● **Provided records**:
=== Begin Enclosure ===

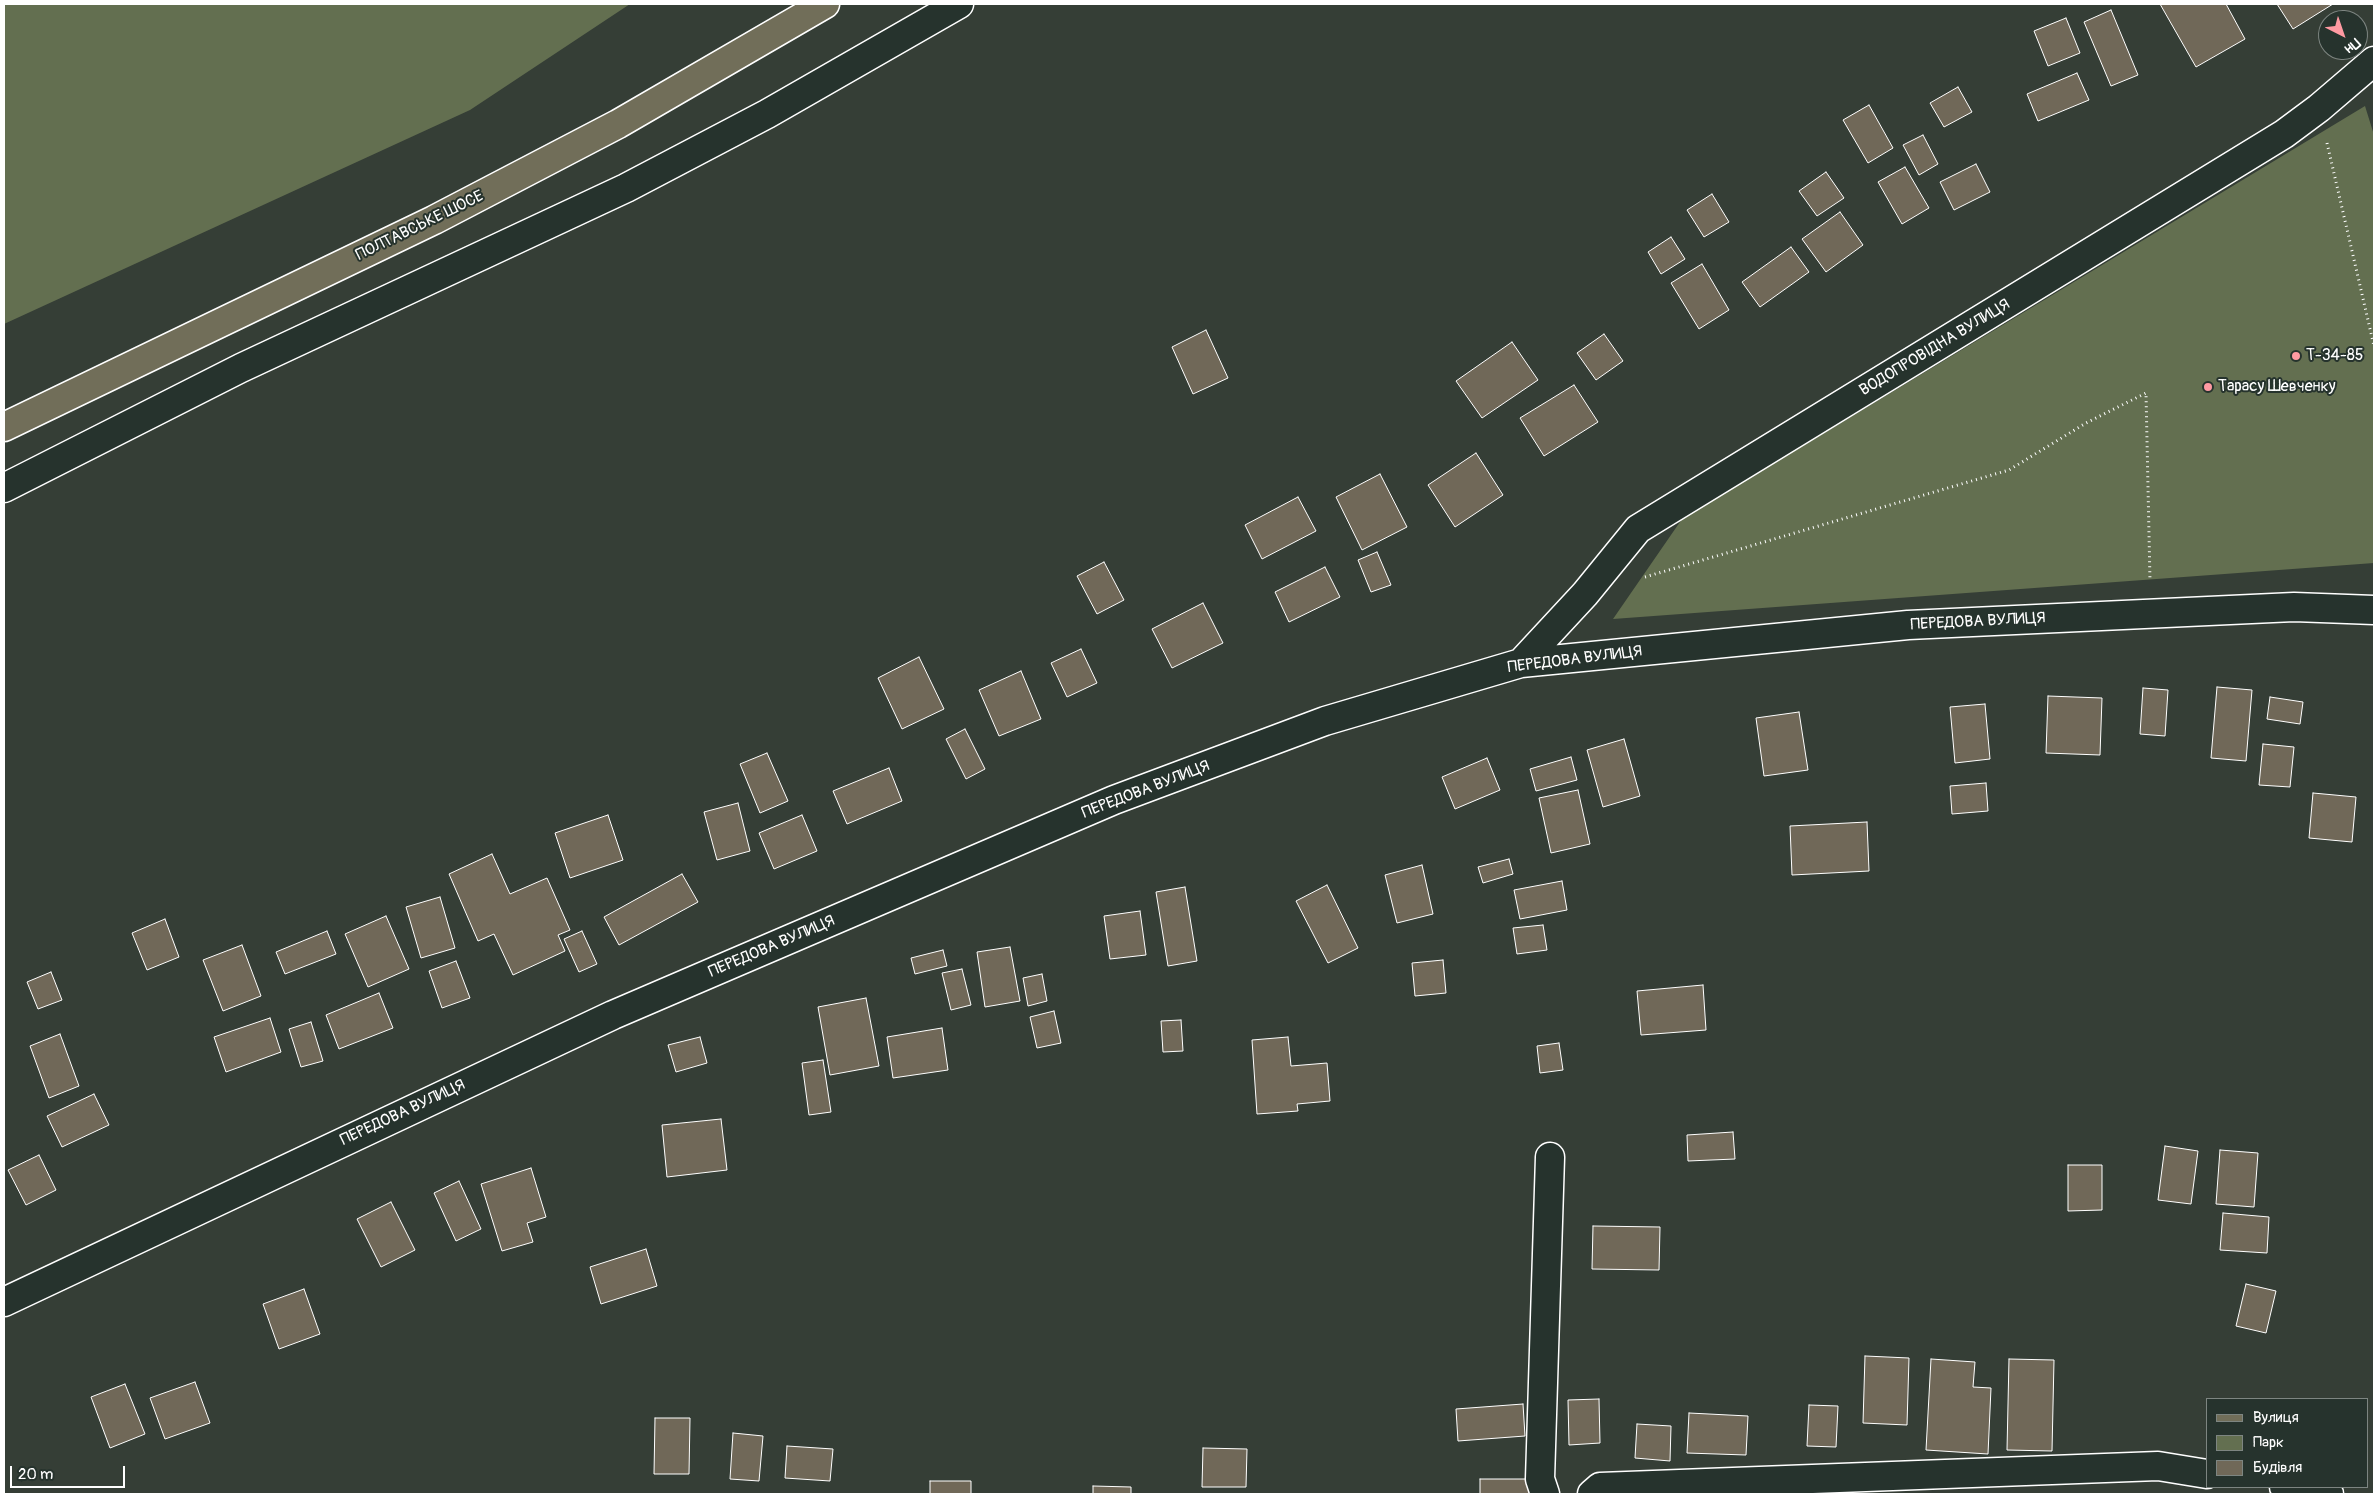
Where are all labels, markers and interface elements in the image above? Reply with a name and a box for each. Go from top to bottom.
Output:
north arrow [2318,10,2368,60]
text: Пн [2341,34,2364,57]
street label: ПОЛТАВСЬКЕ ШОСЕ [353,187,487,265]
street label: ВОДОПРОВІДНА ВУЛИЦЯ [1856,295,2014,401]
place label: Т-34-85 [2306,346,2363,366]
marker: Т-34-85 [2290,350,2302,362]
place label: Тарасу Шевченку [2218,377,2336,397]
marker: Тарасу Шевченку [2202,381,2214,393]
street label: ПЕРЕДОВА ВУЛИЦЯ [1910,609,2046,635]
street label: ПЕРЕДОВА ВУЛИЦЯ [1507,642,1643,678]
street label: ПЕРЕДОВА ВУЛИЦЯ [1079,757,1213,823]
street label: ПЕРЕДОВА ВУЛИЦЯ [706,912,838,982]
street label: ПЕРЕДОВА ВУЛИЦЯ [338,1076,468,1150]
legend [2206,1398,2368,1488]
text: Вулиця [2253,1408,2299,1427]
text: Парк [2253,1433,2284,1452]
scale bar [12,1456,128,1488]
text: Будівля [2253,1458,2302,1477]
text: 20 m [18,1465,53,1484]

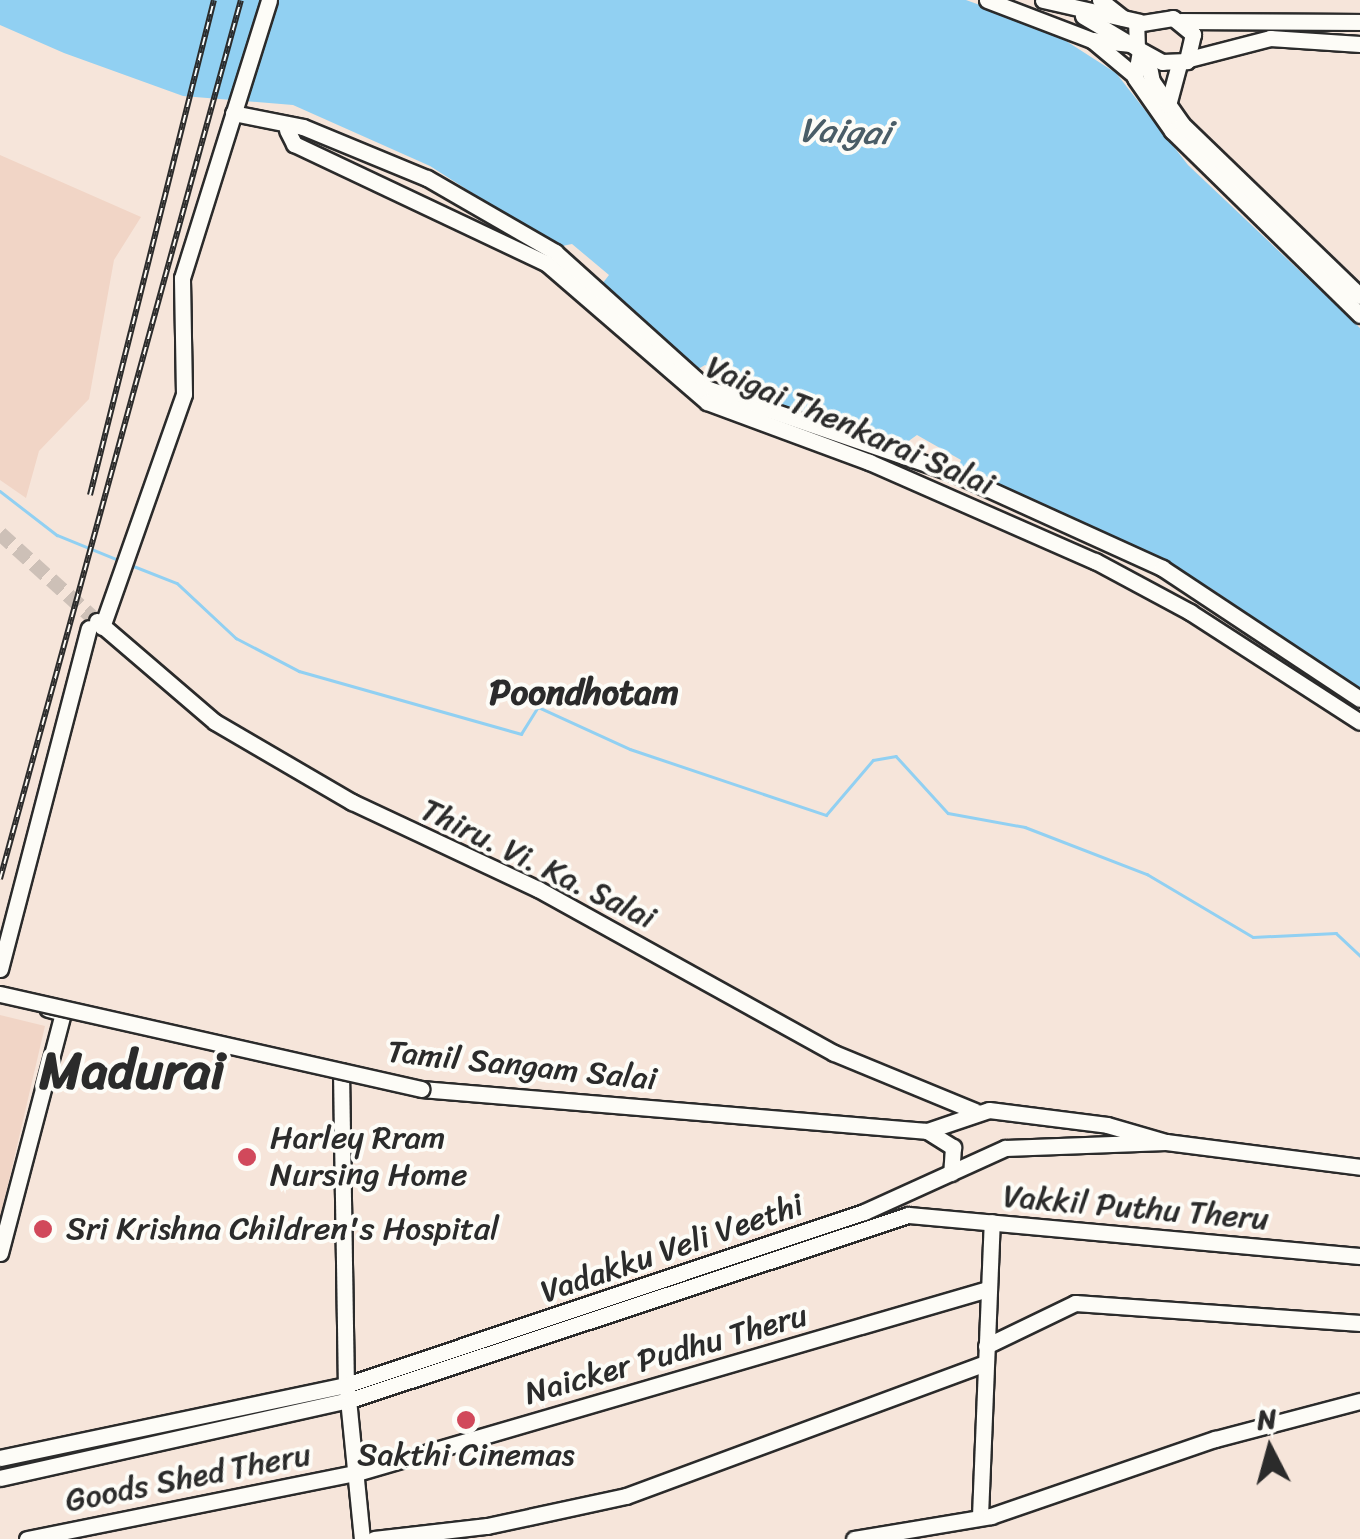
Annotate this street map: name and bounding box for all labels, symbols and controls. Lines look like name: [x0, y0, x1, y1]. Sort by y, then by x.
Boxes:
water label: Vaigai: [799, 108, 891, 154]
street label: Vaigai Thenkarai Salai: [700, 348, 1000, 504]
district label: Poondhotam: [489, 671, 679, 713]
street label: Thiru. Vi. Ka. Salai: [412, 790, 664, 938]
street label: Tamil Sangam Salai: [385, 1033, 659, 1099]
district label: Madurai: [39, 1041, 225, 1103]
place label: Harley Rram Nursing Home: [270, 1120, 468, 1195]
marker: Harley Rram Nursing Home: [234, 1144, 260, 1170]
street label: Vakkil Puthu Theru: [1001, 1177, 1271, 1239]
street label: Vadakku Veli Veethi: [537, 1186, 807, 1312]
place label: Sri Krishna Children's Hospital: [66, 1210, 500, 1248]
marker: Sri Krishna Children's Hospital: [30, 1216, 56, 1242]
street label: Naicker Pudhu Theru: [519, 1296, 813, 1414]
text: N: [1255, 1393, 1279, 1444]
north arrow: [1220, 1399, 1320, 1499]
marker: Sakthi Cinemas: [455, 1409, 477, 1431]
street label: Goods Shed Theru: [61, 1435, 315, 1521]
place label: Sakthi Cinemas: [357, 1436, 575, 1474]

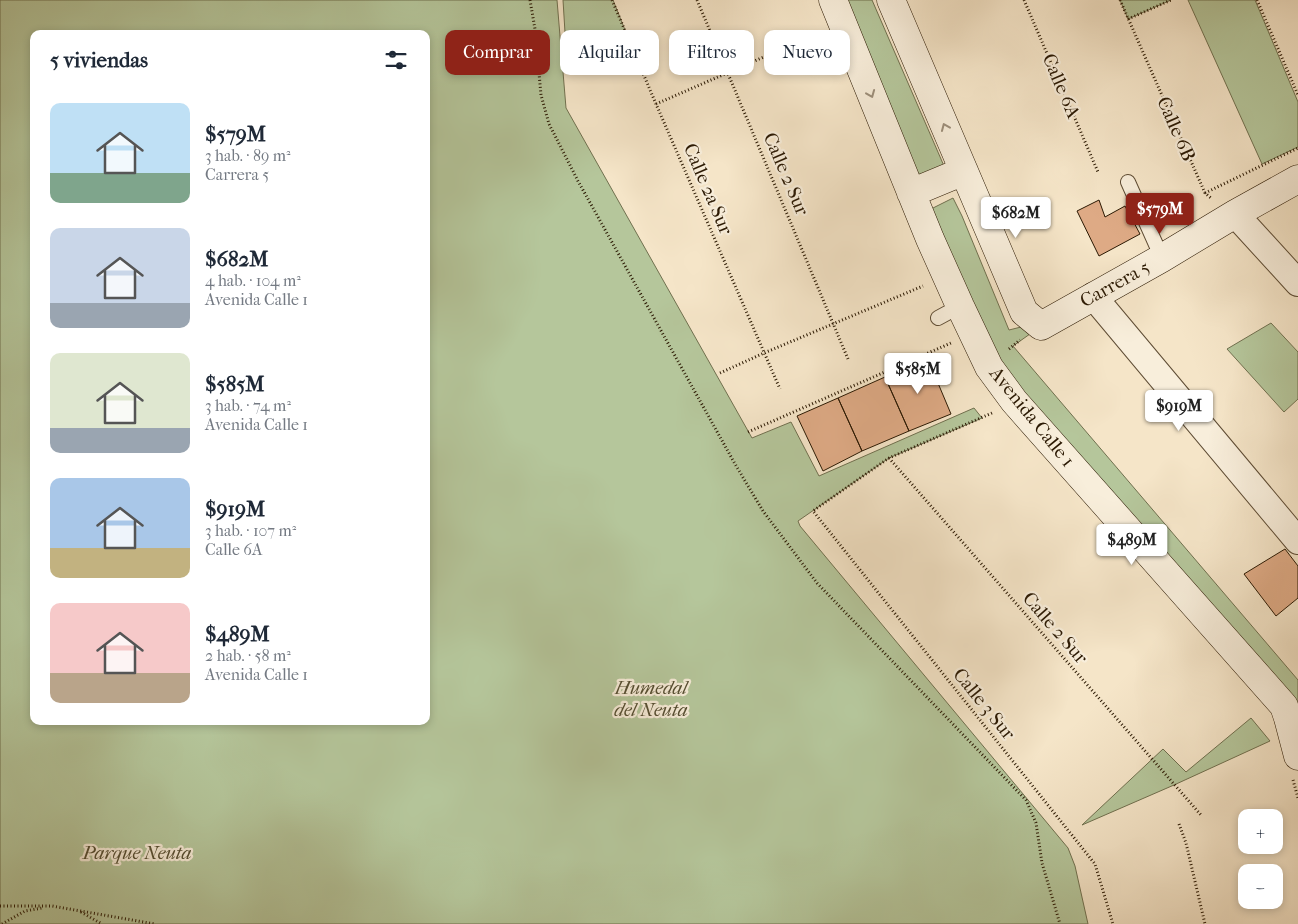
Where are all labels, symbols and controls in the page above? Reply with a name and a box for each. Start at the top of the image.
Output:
chip: Comprar [445,30,550,75]
chip: Alquilar [560,30,659,75]
chip: Filtros [669,30,754,75]
chip: Nuevo [764,30,850,75]
icon: filters [382,46,410,74]
text: 5 viviendas [50,48,148,72]
street label: Calle 6A [1038,50,1085,122]
one-way arrow [865,89,875,98]
street label: Calle 6B [1152,93,1200,165]
text: $579M [205,122,266,146]
icon: home [90,123,150,183]
one-way arrow [940,123,950,131]
street label: Calle 2 Sur [759,129,814,220]
street label: Calle 2a Sur [679,140,737,239]
text: 3 hab. · 89 m² [205,146,291,165]
text: Carrera 5 [205,165,269,184]
pin: $579M [1125,192,1195,235]
pin: $682M [981,196,1051,239]
text: $579M [1137,199,1183,218]
text: $682M [992,203,1040,222]
text: $682M [205,247,269,271]
icon: home [90,248,150,308]
street label: Carrera 5 [1076,256,1154,312]
text: 4 hab. · 104 m² [205,271,301,290]
text: Avenida Calle 1 [205,290,308,309]
pin: $585M [883,352,953,395]
text: $585M [895,359,941,378]
street label: Avenida Calle 1 [984,362,1079,471]
text: $585M [205,372,264,396]
icon: home [90,373,150,433]
pin: $919M [1144,390,1214,432]
text: 3 hab. · 74 m² [205,396,291,415]
text: $919M [1156,396,1202,415]
text: Avenida Calle 1 [205,415,308,434]
text: $919M [205,497,265,521]
icon: home [90,498,150,558]
text: 3 hab. · 107 m² [205,521,296,540]
pin: $489M [1097,524,1167,566]
text: $489M [1107,530,1157,549]
text: Calle 6A [205,540,262,559]
street label: Calle 2 Sur [1018,588,1093,669]
text: $489M [205,622,270,646]
icon: home [90,623,150,683]
text: 2 hab. · 58 m² [205,646,291,665]
street label: Calle 3 Sur [948,664,1020,745]
text: Avenida Calle 1 [205,665,308,684]
park label: Humedal del Neuta [614,677,689,721]
map controls [1238,809,1283,909]
button: + [1238,809,1283,854]
park label: Parque Neuta [81,842,192,864]
button: − [1238,864,1283,909]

=== End Enclosure ===

● **Goal of the exercise**: Everything in the data above should be set down again exactly, except the pictures.

● **Exercise response**:
Where are all labels, markers and interface elements in the image above? Reply with a name and a box for each. Go from top to bottom.
Output:
north arrow [2318,10,2368,60]
text: Пн [2341,34,2364,57]
street label: ПОЛТАВСЬКЕ ШОСЕ [353,187,487,265]
street label: ВОДОПРОВІДНА ВУЛИЦЯ [1856,295,2014,401]
place label: Т-34-85 [2306,346,2363,366]
marker: Т-34-85 [2290,350,2302,362]
place label: Тарасу Шевченку [2218,377,2336,397]
marker: Тарасу Шевченку [2202,381,2214,393]
street label: ПЕРЕДОВА ВУЛИЦЯ [1910,609,2046,635]
street label: ПЕРЕДОВА ВУЛИЦЯ [1507,642,1643,678]
street label: ПЕРЕДОВА ВУЛИЦЯ [1079,757,1213,823]
street label: ПЕРЕДОВА ВУЛИЦЯ [706,912,838,982]
street label: ПЕРЕДОВА ВУЛИЦЯ [338,1076,468,1150]
legend [2206,1398,2368,1488]
text: Вулиця [2253,1408,2299,1427]
text: Парк [2253,1433,2284,1452]
scale bar [12,1456,128,1488]
text: Будівля [2253,1458,2302,1477]
text: 20 m [18,1465,53,1484]

Annotate this street map: name and bounding box for all labels, symbols and controls. Lines look like name: [x0, y0, x1, y1]. Sort by y, then by x.
Boxes:
water label: Vaigai: [799, 108, 891, 154]
street label: Vaigai Thenkarai Salai: [700, 348, 1000, 504]
district label: Poondhotam: [489, 671, 679, 713]
street label: Thiru. Vi. Ka. Salai: [412, 790, 664, 938]
street label: Tamil Sangam Salai: [385, 1033, 659, 1099]
district label: Madurai: [39, 1041, 225, 1103]
place label: Harley Rram Nursing Home: [270, 1120, 468, 1195]
marker: Harley Rram Nursing Home: [234, 1144, 260, 1170]
street label: Vakkil Puthu Theru: [1001, 1177, 1271, 1239]
street label: Vadakku Veli Veethi: [537, 1186, 807, 1312]
place label: Sri Krishna Children's Hospital: [66, 1210, 500, 1248]
marker: Sri Krishna Children's Hospital: [30, 1216, 56, 1242]
street label: Naicker Pudhu Theru: [519, 1296, 813, 1414]
text: N: [1255, 1393, 1279, 1444]
north arrow: [1220, 1399, 1320, 1499]
marker: Sakthi Cinemas: [455, 1409, 477, 1431]
street label: Goods Shed Theru: [61, 1435, 315, 1521]
place label: Sakthi Cinemas: [357, 1436, 575, 1474]

Where are all labels, symbols and controls in the page above? Reply with a name and a box for each. Start at the top of the image.
Output:
chip: Comprar [445,30,550,75]
chip: Alquilar [560,30,659,75]
chip: Filtros [669,30,754,75]
chip: Nuevo [764,30,850,75]
icon: filters [382,46,410,74]
text: 5 viviendas [50,48,148,72]
street label: Calle 6A [1038,50,1085,122]
one-way arrow [865,89,875,98]
street label: Calle 6B [1152,93,1200,165]
text: $579M [205,122,266,146]
icon: home [90,123,150,183]
one-way arrow [940,123,950,131]
street label: Calle 2 Sur [759,129,814,220]
street label: Calle 2a Sur [679,140,737,239]
text: 3 hab. · 89 m² [205,146,291,165]
text: Carrera 5 [205,165,269,184]
pin: $579M [1125,192,1195,235]
pin: $682M [981,196,1051,239]
text: $579M [1137,199,1183,218]
text: $682M [992,203,1040,222]
text: $682M [205,247,269,271]
icon: home [90,248,150,308]
street label: Carrera 5 [1076,256,1154,312]
text: 4 hab. · 104 m² [205,271,301,290]
text: Avenida Calle 1 [205,290,308,309]
pin: $585M [883,352,953,395]
text: $585M [895,359,941,378]
street label: Avenida Calle 1 [984,362,1079,471]
text: $585M [205,372,264,396]
icon: home [90,373,150,433]
pin: $919M [1144,390,1214,432]
text: 3 hab. · 74 m² [205,396,291,415]
text: $919M [1156,396,1202,415]
text: Avenida Calle 1 [205,415,308,434]
text: $919M [205,497,265,521]
icon: home [90,498,150,558]
text: 3 hab. · 107 m² [205,521,296,540]
pin: $489M [1097,524,1167,566]
text: $489M [1107,530,1157,549]
text: Calle 6A [205,540,262,559]
street label: Calle 2 Sur [1018,588,1093,669]
text: $489M [205,622,270,646]
icon: home [90,623,150,683]
text: 2 hab. · 58 m² [205,646,291,665]
street label: Calle 3 Sur [948,664,1020,745]
text: Avenida Calle 1 [205,665,308,684]
park label: Humedal del Neuta [614,677,689,721]
map controls [1238,809,1283,909]
button: + [1238,809,1283,854]
park label: Parque Neuta [81,842,192,864]
button: − [1238,864,1283,909]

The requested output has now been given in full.